Copy every one of the records below character for character, with no changes.

*** INFORMATION SUPPLIED ***

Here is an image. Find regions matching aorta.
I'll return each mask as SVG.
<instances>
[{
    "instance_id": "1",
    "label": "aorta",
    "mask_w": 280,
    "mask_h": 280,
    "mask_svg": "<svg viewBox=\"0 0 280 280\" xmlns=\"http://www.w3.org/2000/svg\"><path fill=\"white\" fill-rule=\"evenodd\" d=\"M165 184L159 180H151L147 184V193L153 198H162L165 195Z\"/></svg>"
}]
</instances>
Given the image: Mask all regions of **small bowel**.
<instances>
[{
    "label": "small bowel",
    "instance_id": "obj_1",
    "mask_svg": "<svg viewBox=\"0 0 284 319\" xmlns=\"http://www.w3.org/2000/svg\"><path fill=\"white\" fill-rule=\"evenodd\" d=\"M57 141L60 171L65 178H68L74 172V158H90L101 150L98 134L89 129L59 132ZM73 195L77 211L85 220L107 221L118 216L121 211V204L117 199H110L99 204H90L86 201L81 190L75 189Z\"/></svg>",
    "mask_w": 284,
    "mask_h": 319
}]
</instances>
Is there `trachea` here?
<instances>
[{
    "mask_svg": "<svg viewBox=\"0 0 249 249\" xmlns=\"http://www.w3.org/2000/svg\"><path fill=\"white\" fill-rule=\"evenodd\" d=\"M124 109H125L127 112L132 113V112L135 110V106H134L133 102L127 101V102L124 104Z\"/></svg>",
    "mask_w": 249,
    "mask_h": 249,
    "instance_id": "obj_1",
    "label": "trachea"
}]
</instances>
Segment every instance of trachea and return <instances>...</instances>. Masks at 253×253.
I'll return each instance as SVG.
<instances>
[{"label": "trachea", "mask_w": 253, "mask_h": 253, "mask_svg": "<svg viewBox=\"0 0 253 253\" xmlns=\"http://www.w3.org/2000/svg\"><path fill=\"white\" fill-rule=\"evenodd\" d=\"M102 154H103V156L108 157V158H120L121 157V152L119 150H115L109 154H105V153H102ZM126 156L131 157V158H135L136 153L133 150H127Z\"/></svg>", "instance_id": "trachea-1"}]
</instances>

***

[SOLUTION BELOW]:
Here is an image. Find regions matching aorta.
I'll return each mask as SVG.
<instances>
[{
    "instance_id": "1",
    "label": "aorta",
    "mask_w": 280,
    "mask_h": 280,
    "mask_svg": "<svg viewBox=\"0 0 280 280\" xmlns=\"http://www.w3.org/2000/svg\"><path fill=\"white\" fill-rule=\"evenodd\" d=\"M165 184L159 180H151L147 184V193L153 198H162L165 195Z\"/></svg>"
}]
</instances>
Given the image: Mask all regions of **small bowel**.
<instances>
[{
    "label": "small bowel",
    "instance_id": "obj_1",
    "mask_svg": "<svg viewBox=\"0 0 284 319\" xmlns=\"http://www.w3.org/2000/svg\"><path fill=\"white\" fill-rule=\"evenodd\" d=\"M57 141L60 171L65 178H68L74 172V158H90L101 150L98 134L89 129L59 132ZM73 195L77 211L85 220L107 221L118 216L121 211V204L117 199H110L99 204H90L86 201L81 190L75 189Z\"/></svg>",
    "mask_w": 284,
    "mask_h": 319
}]
</instances>
Is there `trachea` here?
<instances>
[{
    "mask_svg": "<svg viewBox=\"0 0 249 249\" xmlns=\"http://www.w3.org/2000/svg\"><path fill=\"white\" fill-rule=\"evenodd\" d=\"M124 109H125L127 112L132 113V112L135 110V106H134L133 102L127 101V102L124 104Z\"/></svg>",
    "mask_w": 249,
    "mask_h": 249,
    "instance_id": "obj_1",
    "label": "trachea"
}]
</instances>
Segment every instance of trachea and return <instances>...</instances>. Masks at 253×253.
I'll return each instance as SVG.
<instances>
[{"label": "trachea", "mask_w": 253, "mask_h": 253, "mask_svg": "<svg viewBox=\"0 0 253 253\" xmlns=\"http://www.w3.org/2000/svg\"><path fill=\"white\" fill-rule=\"evenodd\" d=\"M102 154H103V156L108 157V158H120L121 157V152L119 150H115L109 154H105V153H102ZM126 156L131 157V158H135L136 153L133 150H127Z\"/></svg>", "instance_id": "trachea-1"}]
</instances>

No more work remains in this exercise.